238	struct acpi_device objects are created for the ACPI namespace nodes
239	whose _STA control methods return PRESENT or FUNCTIONING. The power
240	resource nodes or nodes without _STA are assumed to be both PRESENT
241	and FUNCTIONING.
242	F:
243	The struct acpi_device object is created for a fixed hardware
244	feature (as indicated by the fixed feature flag's name in the second
245	column), so its sysfs directory will not contain the 'path'
246	attribute.
247	M:
248	The struct acpi_device object is created for an ACPI namespace node
249	with specific control methods (as indicated by the ACPI defined
250	device's type in the second column). The 'path' attribute containing
251	its namespace path will be present in its sysfs directory. For
252	example, if the _BCL method is present for an ACPI namespace node, a
253	struct acpi_device object with LNXVIDEO 'bus_id' will be created for
254	it.

◆ Check your understanding ◆
a. In the ACPI documentation passage, list each distinct term written entirely in capital letters, including those that begin with an underscore. Leave out single letters.
b. Rewrite the paragraph of the ACPI passage that begins "The struct acpi_device object is created for an ACPI namespace node" as a short bulleted list, keeping its main facts.
c. Please carry on the ACPI documentation passage from its final sentence, in the same style.
The data that follows has no connection to the ACPI documentation passage.

◆ Given data ◆
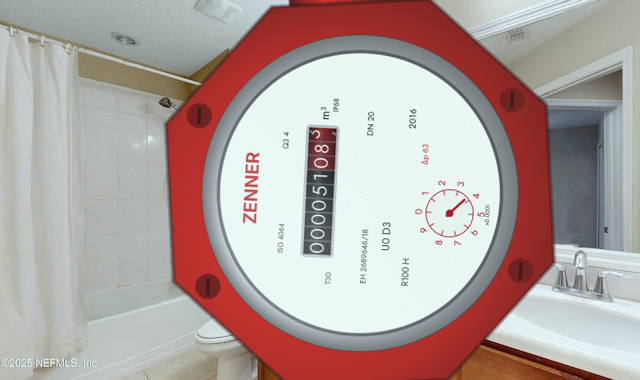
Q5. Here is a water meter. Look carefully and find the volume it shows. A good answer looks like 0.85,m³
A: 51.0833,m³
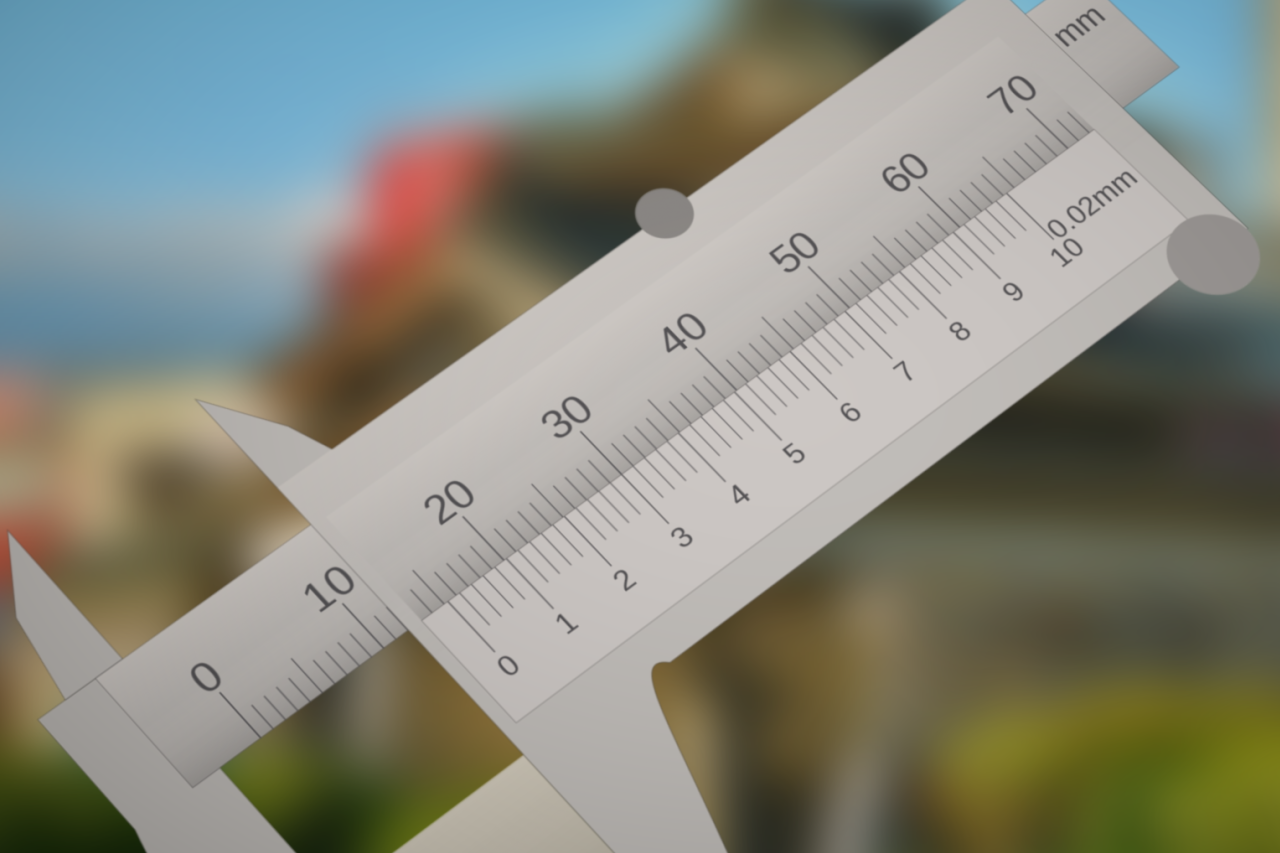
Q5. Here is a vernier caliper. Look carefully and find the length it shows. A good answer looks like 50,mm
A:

◆ Answers to the tasks ◆
a. ACPI, _STA, PRESENT, FUNCTIONING, _BCL, LNXVIDEO

b.
- The object is created for an ACPI namespace node with specific control methods, shown by the ACPI-defined device type in the second column.
- Its sysfs directory includes a 'path' attribute holding its namespace path.
- Example: a namespace node with a _BCL method gets an object whose 'bus_id' is LNXVIDEO.

c.
255
256	The third column of the above table indicates which ACPI System
257	Description Tables contain information used for the creation of the
258	struct acpi_device objects represented by the given row (xSDT means DSDT
259	or SSDT).
260
261	The forth column of the above table indicates the 'bus_id' generation
262	rule of the struct acpi_device object:
263	_HID:
264	_HID in the last column of the table means that the object's bus_id
265	is derived from the _HID/_CID identification objects present under
266	the corresponding ACPI namespace node. The object's sysfs directory
267	will then contain the 'hid' and 'modalias' attributes that can be
268	used to retrieve the _HID and _CIDs of that object.
269	LNXxxxxx:
270	The 'modalias' attribute is also present for struct acpi_device
271	objects having bus_id of the "LNXxxxxx" form (pseudo devices), in
272	which cases it contains the bus_id string itself.
273	device:
274	'device' in the last column of the table indicates that the object's
275	bus_id cannot be determined from _HID/_CID of the corresponding
276	ACPI namespace node, although that object represents a device (for
277	example, it may be a PCI device with _ADR defined and without _HID
278	or _CID). In that case the string 'device' will be used as the
279	object's bus_id.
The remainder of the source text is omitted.